Так! петь есть мой удел!.. Но долго ль! Как узнать?
Ах! скоро, может быть, с Минваною унылой,
Придет сюда Альпин в час вечера мечтать —
Над тихой юноши могилой!

В сих звуках, еще неопытных, робких, высказывается уже вам будущий певец Минваны. Грусть его еще непонятна вам. Что могло растерзать душу юного поэта? Внимайте тому, что скажет он в послании к далекому другу. Стихи "К Филалету" — произведение пламенное, поэтическую исповедь сердца двадцатипятилетнего юноши — эти стихи я не отдам — страшусь сказать — за две трети всего, что потом писал Жуковский... Подобные создания, где воображение слито с сердцем и душою, не пишутся — нет! они сами собою изливаются из бытия человеческого! "Я умер бы, если бы не написал моего Вертера!" — говорил Гете.

Поэт зовет друга своего, своего Филалета, зовет прошедшие радости. Здесь нет уже более надежды на тихий дар поэзии. Дума сделалась мрачнее — для нее все погибло. Уже и прежнее безрадостное бытие кажется ей счастием. Придешь ли ты, говорит поэт,

Придешь ли ты назад,
О время прежнее, о время незабвенно?
Или веселие навеки отцвело
И счастие мое с прошедшим протекло?
Как часто о часах минувших я мечтаю,
Но чаще, с сладостью, конец воображаю,
Конец всему — души покой,
Конец желаниям, конец воспоминаниям,
Конец борению — и с жизнью, и с собой!

Кто, живший некогда сердцем, с жаром не повторит следующих затем стихов?

...Кончины сладкий час Моей любимою мечтою становится;
Унылость тихая в душе моей хранится;
Во всем внимаю я знакомый смерти глас:
Зовет меня... зовет... Куда зовет? Не знаю,
Но я зовущему с волнением внимаю;
Я сердцем сопряжен с сей тайною страной,
Куда нас всех влечет судьба неодолима —
Томящейся душе невидимая зрима;
Повсюду вестники могилы предо мной!

Прелестно исчисление этих вестников — и в угасающей заре вечера, и в звуке пастушьего рога, и в трепетании горного ветра в дубраве, и в тихом журчании ручья, и в дальних туманах вечера, и в звуках гармонического фортепиано! Поэт как будто еще не смеет сказать другу тайной думы своей. "Скажу ль", — говорит он — и останавливается... Ужаснуть ли ему сердце друга признанием?..

Скажу ль? Мне ужасов могила не являет,
И сердце, с горестным желаньем, ожидает,
Чтоб Промысла рука обратно то взяла,
Чем я безрадостно в сем мире тяготился,
Ту жизнь, в которой я так мало насладился,
Которую давно надежда не златит...

Он спешит оправдать горький ропот свой; он быстро высчитывает всю бедность своего бытия:

К младенчеству ль душа прискорбная летит,
Считаю ль радости минувшего... Как мало!
Нет! счастье к бытию меня не приучало!
Мой юношеский цвет без запаха отцвел.
Едва в душе моей для дружбы я созрел —
И что же!., предо мной увядшего могила...
Душа, не воспылав, свой пламень угасила!
Любовь...

● ● ● ●

▶ ЗАДАНИЕ:
Воспроизведите дословно фрагмент текста о стихах Жуковского между словами «Или веселие навеки» и «следующих затем стихов?» включительно.

▶ ИСХОДНЫЕ ДАННЫЕ:

● ● ● ●

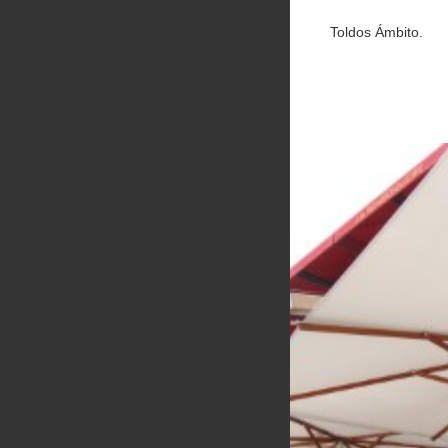
Toldos Ámbito.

● ● ● ●

▶ РЕЗУЛЬТАТ ВЫПОЛНЕНИЯ:
Или веселие навеки отцвело
И счастие мое с прошедшим протекло?
Как часто о часах минувших я мечтаю,
Но чаще, с сладостью, конец воображаю,
Конец всему — души покой,
Конец желаниям, конец воспоминаниям,
Конец борению — и с жизнью, и с собой!

Кто, живший некогда сердцем, с жаром не повторит следующих затем стихов?